**WORK TASK**
Decide whether each statement below agrees with the passage on bromeliad collectors, answering yes or no and quoting the words of the passage that settle it. 1. Lynette Wageman keeps her bromeliads in pots. 2. David has sold pups of his variegated Werauhia sanguinolenta. 3. 'Puna Gold' was the first yellow lingulata ever bred.

**SUPPLIED PASSAGE**

Watering time: David Shiigi treats his bromeliads with a tenderness only true plant people understand--singing to them, playing slack key guitar to them and sharing libations with them at the end of a workday.
Bromeliad fans often start out as orchid lovers. “I have over three hundred bromeliads collected over thirty years, in a greenhouse with orchids,” says HBS member Lynette Wageman. “Each plant is different. They’re different sizes and shapes, and the coloration is fantastic, the blooms vibrant. I keep them in pots so I can move them around, indoors and outdoors. And they’re easy to grow—I can go away on a trip for two weeks and they’re fine.”


 For the truly afflicted bromeliad col­lector, travel might include an adventure to see—what else?—more bromeliads. “When I was first collecting in my 20s, I went to Veracruz and Oaxaca, Mexico, with world-famous hybridizer Chester Skotak,” says David. “We went to Pico de Orizaba [Mexico’s tallest mountain] at around eight thousand feet, just to find bromeliads. When I saw my first bromeliad in the wild, I went crazy, charging up the tree for a Tillandsia lucida—I couldn’t believe it. I was like a kid in a candy store, but I couldn’t reach it. In those days it was easier; today it’s more dangerous. Some collectors were murdered recently.”


 These days David stays closer to home, where seeing something rare and exciting is as safe and as close as his backyard. And the world comes to him for the thrill. “People have come from Colombia, Brazil, Belgium, Japan and Thailand to see my greatest creation, and they’ve never seen anything like it,” says David. His variegated Werauhia sanguinolenta ‘Memoria Edna Shiigi’ (named for his mother) is one of the rarest bromeliads in the world. Out of 1,500 seedlings he propagated only one that was variegated. In twenty years the plant has produced only two pups. “I never sold them and never will. I’ve been offered thousands of dollars for them, but to me they’re priceless. It’s as if my mom in heaven is saying, ‘You’re not going to make money off me,’” says David. On the other hand, his Guzmania lingulata ‘Puna Gold’ hybrid—the first yellow lingulata ever bred in the world—has been highly successful in mass cultivation.

Saved entries:
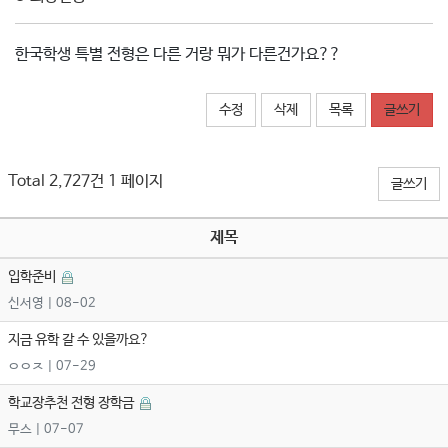
한국학생 특별 전형은 다른 거랑 뭐가 다른건가요??
수정
삭제
목록
글쓰기
Total 2,727건
1 페이지
글쓰기
제목
입학준비
신서영
| 08-02
지금 유학 갈 수 있을까요?
ㅇㅇㅈ
| 07-29
학교장추천 전형 장학금
무스
| 07-07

**REPLY**
1. Yes: "I keep them in pots so I can move them around, indoors and outdoors."
2. No: "I never sold them and never will."
3. Yes: "the first yellow lingulata ever bred in the world"